# WORK TO BE COMPLETED:
The stretch from the line with "Klassiker ab Makkum" through the line with "fútbol de hoy?" in the records below: write it out exactly, and nothing else.

--------------------------------

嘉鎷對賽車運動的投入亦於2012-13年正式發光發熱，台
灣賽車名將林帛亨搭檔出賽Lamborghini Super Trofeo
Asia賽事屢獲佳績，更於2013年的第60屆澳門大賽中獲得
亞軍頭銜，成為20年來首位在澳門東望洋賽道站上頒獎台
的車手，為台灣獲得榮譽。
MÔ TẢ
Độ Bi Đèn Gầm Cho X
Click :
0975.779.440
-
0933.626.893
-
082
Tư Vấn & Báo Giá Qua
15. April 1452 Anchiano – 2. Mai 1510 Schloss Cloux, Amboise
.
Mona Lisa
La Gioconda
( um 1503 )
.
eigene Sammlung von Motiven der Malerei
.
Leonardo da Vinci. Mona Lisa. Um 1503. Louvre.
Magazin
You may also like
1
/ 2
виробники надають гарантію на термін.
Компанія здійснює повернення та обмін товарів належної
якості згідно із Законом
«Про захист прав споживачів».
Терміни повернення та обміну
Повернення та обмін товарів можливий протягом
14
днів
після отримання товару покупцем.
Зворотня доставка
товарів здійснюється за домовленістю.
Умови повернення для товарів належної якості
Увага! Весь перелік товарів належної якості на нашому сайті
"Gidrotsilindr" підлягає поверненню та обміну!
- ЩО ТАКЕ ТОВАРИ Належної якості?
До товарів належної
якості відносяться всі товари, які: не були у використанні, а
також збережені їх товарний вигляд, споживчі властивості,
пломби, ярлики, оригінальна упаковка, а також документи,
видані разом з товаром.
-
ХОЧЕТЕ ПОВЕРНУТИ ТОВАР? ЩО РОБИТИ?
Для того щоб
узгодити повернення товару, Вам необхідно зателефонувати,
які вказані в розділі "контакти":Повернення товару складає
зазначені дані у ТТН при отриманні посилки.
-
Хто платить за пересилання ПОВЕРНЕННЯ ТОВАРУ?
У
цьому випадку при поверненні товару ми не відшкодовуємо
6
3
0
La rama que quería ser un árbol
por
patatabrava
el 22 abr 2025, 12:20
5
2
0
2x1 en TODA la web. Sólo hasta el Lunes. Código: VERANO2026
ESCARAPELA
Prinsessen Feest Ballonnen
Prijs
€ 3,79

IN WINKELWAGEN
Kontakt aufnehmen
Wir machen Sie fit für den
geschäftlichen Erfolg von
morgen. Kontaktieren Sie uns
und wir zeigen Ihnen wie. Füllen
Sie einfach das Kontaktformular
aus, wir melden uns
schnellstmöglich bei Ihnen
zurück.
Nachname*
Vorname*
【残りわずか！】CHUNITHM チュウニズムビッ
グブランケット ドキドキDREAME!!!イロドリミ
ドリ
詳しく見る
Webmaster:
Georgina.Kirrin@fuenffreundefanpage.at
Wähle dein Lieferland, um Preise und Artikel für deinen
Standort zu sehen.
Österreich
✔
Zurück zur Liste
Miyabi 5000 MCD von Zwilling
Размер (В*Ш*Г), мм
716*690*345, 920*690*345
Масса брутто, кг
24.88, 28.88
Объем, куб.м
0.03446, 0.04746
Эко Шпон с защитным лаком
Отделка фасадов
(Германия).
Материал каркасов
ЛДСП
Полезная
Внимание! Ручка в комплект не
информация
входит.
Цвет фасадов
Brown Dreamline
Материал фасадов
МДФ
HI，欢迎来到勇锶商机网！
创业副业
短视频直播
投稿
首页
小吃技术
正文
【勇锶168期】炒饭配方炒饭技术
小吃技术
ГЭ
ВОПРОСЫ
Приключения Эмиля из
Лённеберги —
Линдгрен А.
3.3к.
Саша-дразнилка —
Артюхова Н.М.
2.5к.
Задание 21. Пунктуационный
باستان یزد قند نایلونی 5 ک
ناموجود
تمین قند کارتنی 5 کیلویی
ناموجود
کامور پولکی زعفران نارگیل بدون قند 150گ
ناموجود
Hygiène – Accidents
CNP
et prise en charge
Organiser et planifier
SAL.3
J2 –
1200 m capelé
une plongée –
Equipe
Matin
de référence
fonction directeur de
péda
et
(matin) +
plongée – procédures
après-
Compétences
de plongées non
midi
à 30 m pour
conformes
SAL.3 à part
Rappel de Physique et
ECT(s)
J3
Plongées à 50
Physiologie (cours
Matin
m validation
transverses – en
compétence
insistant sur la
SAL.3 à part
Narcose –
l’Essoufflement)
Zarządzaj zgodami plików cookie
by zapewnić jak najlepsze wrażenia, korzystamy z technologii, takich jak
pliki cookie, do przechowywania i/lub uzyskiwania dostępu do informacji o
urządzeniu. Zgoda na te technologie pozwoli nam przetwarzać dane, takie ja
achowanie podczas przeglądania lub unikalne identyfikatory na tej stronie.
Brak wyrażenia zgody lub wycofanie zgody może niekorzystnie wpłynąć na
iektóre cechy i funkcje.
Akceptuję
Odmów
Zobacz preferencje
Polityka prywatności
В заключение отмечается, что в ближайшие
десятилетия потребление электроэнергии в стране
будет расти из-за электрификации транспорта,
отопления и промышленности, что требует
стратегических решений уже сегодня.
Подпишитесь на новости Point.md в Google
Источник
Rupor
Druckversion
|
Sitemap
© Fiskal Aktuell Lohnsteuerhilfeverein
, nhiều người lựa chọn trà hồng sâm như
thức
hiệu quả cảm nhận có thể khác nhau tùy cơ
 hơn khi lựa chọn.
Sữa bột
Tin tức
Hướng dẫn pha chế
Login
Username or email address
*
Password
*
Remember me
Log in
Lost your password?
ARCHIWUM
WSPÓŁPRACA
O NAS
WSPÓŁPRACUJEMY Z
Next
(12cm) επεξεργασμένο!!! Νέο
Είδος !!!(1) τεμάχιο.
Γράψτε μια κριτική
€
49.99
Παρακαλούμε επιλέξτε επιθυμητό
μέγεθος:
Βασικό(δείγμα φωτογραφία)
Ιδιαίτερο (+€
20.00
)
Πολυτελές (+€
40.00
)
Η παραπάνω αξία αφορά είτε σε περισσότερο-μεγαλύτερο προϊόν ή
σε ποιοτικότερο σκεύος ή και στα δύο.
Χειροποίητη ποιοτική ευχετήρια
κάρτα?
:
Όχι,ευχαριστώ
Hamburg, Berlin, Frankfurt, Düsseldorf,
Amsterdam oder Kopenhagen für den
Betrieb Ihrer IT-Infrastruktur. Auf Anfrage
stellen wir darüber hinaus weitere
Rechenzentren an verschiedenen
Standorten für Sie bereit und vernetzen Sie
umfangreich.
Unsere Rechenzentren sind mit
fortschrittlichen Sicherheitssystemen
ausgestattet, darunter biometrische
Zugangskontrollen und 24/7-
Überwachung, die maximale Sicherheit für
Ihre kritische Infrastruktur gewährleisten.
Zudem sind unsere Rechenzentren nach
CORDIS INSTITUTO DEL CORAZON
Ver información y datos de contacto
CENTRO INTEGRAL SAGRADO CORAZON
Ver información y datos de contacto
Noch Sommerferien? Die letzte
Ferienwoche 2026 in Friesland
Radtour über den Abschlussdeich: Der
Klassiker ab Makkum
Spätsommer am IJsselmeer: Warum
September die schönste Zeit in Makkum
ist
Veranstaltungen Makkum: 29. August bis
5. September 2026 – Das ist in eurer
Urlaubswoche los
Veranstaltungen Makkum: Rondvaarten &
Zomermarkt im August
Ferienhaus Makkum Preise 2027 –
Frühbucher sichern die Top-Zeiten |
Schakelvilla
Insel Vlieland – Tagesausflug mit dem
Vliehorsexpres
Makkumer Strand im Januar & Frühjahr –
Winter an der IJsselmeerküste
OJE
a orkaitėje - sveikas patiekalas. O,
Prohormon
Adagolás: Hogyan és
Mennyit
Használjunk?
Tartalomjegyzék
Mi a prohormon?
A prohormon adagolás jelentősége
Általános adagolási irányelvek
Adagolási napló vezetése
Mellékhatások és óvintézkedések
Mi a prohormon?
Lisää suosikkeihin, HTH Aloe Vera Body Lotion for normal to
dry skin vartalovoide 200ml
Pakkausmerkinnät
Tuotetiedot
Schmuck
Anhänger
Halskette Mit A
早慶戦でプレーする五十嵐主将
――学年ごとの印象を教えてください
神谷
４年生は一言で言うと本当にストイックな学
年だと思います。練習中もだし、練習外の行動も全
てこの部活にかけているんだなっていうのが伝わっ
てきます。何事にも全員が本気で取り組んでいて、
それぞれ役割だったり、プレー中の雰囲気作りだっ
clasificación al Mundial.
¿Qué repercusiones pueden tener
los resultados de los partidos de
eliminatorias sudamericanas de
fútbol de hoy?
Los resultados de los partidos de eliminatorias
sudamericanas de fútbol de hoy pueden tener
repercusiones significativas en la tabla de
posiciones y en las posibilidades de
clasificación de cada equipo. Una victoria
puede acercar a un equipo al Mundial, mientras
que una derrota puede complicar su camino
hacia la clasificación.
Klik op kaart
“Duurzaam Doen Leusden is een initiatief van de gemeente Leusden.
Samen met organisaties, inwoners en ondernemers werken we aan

--------------------------------

# RESULT BELOW:
Klassiker ab Makkum
Spätsommer am IJsselmeer: Warum
September die schönste Zeit in Makkum
ist
Veranstaltungen Makkum: 29. August bis
5. September 2026 – Das ist in eurer
Urlaubswoche los
Veranstaltungen Makkum: Rondvaarten &
Zomermarkt im August
Ferienhaus Makkum Preise 2027 –
Frühbucher sichern die Top-Zeiten |
Schakelvilla
Insel Vlieland – Tagesausflug mit dem
Vliehorsexpres
Makkumer Strand im Januar & Frühjahr –
Winter an der IJsselmeerküste
OJE
a orkaitėje - sveikas patiekalas. O,
Prohormon
Adagolás: Hogyan és
Mennyit
Használjunk?
Tartalomjegyzék
Mi a prohormon?
A prohormon adagolás jelentősége
Általános adagolási irányelvek
Adagolási napló vezetése
Mellékhatások és óvintézkedések
Mi a prohormon?
Lisää suosikkeihin, HTH Aloe Vera Body Lotion for normal to
dry skin vartalovoide 200ml
Pakkausmerkinnät
Tuotetiedot
Schmuck
Anhänger
Halskette Mit A
早慶戦でプレーする五十嵐主将
――学年ごとの印象を教えてください
神谷
４年生は一言で言うと本当にストイックな学
年だと思います。練習中もだし、練習外の行動も全
てこの部活にかけているんだなっていうのが伝わっ
てきます。何事にも全員が本気で取り組んでいて、
それぞれ役割だったり、プレー中の雰囲気作りだっ
clasificación al Mundial.
¿Qué repercusiones pueden tener
los resultados de los partidos de
eliminatorias sudamericanas de
fútbol de hoy?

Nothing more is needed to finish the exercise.